__WRITTEN REQUEST__:
Recast the lines of the material below as a numbered list. Begin at the line that contains "collector number: 4907", stop after the line that contains "locality: Sierra de", and leave out any blank lines.

__RECORDS FOR PROCESSING__:
— start —
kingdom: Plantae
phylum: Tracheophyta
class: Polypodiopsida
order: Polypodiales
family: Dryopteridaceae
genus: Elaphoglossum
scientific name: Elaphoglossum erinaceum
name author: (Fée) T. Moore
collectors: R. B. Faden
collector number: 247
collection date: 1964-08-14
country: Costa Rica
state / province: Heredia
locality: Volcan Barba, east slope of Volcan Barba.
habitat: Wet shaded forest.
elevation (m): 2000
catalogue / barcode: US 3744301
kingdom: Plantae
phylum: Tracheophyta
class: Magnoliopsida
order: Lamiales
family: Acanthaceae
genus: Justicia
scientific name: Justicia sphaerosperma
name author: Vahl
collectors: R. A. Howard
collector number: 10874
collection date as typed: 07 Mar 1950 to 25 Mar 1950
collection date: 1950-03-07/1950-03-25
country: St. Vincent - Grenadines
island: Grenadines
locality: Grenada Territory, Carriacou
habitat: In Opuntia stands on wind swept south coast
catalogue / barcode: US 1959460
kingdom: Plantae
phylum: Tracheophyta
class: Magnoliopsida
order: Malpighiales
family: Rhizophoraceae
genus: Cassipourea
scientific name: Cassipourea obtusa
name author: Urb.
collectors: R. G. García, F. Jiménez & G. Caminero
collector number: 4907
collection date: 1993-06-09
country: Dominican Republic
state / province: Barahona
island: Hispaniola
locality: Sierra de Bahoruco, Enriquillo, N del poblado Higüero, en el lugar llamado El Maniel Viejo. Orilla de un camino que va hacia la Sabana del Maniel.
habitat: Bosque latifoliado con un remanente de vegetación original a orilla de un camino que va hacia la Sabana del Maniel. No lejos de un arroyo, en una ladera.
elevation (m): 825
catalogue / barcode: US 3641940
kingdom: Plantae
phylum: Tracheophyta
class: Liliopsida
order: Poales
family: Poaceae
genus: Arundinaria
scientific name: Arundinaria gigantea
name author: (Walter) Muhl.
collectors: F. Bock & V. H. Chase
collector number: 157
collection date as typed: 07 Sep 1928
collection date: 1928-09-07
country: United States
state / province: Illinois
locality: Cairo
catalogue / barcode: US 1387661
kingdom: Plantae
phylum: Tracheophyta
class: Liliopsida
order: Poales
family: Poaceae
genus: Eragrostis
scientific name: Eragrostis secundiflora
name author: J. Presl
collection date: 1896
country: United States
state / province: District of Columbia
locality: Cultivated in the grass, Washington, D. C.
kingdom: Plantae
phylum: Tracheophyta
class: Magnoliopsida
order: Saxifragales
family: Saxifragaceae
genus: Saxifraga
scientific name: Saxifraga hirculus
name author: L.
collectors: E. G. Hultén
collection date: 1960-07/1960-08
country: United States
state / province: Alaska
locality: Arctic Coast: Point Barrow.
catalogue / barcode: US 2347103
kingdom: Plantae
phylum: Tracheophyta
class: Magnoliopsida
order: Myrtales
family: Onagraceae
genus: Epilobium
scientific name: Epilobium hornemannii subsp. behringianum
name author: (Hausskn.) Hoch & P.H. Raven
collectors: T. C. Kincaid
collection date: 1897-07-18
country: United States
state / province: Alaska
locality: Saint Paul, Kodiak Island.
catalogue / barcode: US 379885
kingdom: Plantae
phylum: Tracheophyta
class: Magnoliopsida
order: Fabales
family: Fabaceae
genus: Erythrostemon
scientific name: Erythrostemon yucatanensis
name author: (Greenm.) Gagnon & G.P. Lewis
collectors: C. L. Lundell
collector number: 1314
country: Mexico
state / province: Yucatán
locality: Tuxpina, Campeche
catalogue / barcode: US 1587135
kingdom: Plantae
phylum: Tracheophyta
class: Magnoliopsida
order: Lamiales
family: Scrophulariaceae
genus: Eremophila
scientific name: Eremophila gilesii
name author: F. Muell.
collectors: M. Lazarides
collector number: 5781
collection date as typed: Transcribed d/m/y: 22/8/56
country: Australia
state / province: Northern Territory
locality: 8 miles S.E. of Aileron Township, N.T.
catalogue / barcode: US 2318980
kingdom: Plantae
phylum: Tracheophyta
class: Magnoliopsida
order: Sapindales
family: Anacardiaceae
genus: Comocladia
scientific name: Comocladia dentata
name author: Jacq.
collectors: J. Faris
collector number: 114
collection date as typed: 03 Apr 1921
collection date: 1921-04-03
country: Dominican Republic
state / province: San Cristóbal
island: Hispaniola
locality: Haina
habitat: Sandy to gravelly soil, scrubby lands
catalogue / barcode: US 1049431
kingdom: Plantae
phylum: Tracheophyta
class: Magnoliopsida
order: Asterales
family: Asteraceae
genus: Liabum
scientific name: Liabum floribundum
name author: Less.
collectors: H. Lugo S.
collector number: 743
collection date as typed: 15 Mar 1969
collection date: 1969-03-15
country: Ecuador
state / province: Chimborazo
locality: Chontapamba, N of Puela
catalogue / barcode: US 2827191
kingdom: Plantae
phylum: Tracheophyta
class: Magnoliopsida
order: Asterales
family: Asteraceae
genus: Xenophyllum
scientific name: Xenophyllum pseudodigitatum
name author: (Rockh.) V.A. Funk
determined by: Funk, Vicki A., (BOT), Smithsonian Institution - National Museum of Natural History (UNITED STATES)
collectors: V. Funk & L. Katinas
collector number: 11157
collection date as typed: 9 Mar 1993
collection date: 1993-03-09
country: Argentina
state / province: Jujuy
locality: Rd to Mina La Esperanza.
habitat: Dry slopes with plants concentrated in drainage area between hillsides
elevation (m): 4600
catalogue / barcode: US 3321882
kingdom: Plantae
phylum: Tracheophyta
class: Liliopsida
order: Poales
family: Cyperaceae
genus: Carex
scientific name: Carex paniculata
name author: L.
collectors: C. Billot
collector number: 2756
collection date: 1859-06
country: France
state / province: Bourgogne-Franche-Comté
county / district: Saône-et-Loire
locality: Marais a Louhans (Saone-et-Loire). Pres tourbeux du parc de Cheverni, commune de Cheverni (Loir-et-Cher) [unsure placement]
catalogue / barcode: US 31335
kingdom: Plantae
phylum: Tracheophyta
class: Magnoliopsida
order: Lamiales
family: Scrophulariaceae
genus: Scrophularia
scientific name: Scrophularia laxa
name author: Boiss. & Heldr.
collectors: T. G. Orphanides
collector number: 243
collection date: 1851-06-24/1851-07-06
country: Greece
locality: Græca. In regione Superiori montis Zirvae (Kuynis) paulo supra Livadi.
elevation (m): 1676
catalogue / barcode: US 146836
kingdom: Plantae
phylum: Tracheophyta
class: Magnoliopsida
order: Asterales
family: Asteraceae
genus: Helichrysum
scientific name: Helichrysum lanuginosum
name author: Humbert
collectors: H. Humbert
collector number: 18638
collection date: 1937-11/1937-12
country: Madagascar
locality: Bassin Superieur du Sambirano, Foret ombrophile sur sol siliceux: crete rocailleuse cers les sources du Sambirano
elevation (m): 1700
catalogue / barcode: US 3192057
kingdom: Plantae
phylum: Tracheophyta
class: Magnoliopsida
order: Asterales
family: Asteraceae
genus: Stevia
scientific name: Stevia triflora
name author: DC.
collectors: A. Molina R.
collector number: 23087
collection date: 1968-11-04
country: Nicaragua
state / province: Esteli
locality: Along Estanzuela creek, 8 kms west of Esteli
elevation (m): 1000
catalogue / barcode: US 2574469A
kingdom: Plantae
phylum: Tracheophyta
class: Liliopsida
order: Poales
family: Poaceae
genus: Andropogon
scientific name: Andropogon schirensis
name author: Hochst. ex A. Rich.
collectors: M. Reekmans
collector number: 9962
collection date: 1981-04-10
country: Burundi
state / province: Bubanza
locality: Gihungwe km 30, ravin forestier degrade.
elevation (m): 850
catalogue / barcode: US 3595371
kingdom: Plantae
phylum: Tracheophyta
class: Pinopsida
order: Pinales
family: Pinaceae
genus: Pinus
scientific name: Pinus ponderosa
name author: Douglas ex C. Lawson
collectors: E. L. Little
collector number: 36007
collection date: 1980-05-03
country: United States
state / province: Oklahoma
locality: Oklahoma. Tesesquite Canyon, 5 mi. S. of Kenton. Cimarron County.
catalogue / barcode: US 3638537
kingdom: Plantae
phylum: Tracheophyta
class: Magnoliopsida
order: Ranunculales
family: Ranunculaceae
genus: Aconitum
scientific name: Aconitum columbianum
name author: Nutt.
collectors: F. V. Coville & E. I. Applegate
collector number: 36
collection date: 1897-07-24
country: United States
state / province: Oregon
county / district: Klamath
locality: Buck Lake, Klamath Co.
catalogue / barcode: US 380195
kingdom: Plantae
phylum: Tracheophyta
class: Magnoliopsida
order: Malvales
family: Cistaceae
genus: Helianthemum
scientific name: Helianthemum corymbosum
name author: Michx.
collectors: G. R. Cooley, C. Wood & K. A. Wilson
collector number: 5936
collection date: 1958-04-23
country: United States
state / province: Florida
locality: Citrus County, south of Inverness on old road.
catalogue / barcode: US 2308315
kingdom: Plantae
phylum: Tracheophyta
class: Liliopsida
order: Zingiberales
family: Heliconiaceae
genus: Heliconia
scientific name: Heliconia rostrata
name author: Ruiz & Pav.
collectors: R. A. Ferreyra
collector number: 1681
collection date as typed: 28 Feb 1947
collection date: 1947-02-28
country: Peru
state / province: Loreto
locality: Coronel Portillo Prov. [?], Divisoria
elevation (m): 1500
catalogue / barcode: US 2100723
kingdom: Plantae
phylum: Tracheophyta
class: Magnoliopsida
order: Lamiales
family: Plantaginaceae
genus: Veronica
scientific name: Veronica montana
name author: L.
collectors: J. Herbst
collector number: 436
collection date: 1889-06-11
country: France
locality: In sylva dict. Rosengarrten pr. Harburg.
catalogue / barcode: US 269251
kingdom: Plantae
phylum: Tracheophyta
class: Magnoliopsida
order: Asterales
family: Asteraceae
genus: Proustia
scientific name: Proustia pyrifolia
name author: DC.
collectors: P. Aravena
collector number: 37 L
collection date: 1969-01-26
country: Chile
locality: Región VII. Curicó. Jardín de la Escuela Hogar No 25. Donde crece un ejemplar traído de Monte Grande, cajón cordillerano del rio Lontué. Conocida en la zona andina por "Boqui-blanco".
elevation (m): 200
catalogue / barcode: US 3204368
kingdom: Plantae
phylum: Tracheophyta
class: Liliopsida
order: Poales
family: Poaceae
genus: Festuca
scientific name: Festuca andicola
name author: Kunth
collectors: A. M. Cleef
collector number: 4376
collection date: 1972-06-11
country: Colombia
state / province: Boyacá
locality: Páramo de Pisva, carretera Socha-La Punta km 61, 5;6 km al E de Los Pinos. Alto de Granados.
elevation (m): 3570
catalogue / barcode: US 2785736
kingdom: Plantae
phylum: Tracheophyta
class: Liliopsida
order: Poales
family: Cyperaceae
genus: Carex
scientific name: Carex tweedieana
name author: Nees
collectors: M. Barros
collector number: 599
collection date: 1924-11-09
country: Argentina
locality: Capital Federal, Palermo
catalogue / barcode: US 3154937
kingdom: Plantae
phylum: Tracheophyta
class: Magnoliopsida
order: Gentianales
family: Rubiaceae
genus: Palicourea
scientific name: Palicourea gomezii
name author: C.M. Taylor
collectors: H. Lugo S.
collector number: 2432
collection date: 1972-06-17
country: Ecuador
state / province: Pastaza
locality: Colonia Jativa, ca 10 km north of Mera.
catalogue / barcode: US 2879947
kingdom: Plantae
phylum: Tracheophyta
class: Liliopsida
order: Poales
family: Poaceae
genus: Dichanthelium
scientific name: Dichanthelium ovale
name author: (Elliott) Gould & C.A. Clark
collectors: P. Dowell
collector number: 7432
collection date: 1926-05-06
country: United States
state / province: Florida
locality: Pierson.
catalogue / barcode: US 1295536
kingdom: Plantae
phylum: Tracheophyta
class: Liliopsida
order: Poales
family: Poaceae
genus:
— end —
__SOLUTION FOR THIS TASK__:
1. collector number: 4907
2. collection date: 1993-06-09
3. country: Dominican Republic
4. state / province: Barahona
5. island: Hispaniola
6. locality: Sierra de Bahoruco, Enriquillo, N del poblado Higüero, en el lugar llamado El Maniel Viejo. Orilla de un camino que va hacia la Sabana del Maniel.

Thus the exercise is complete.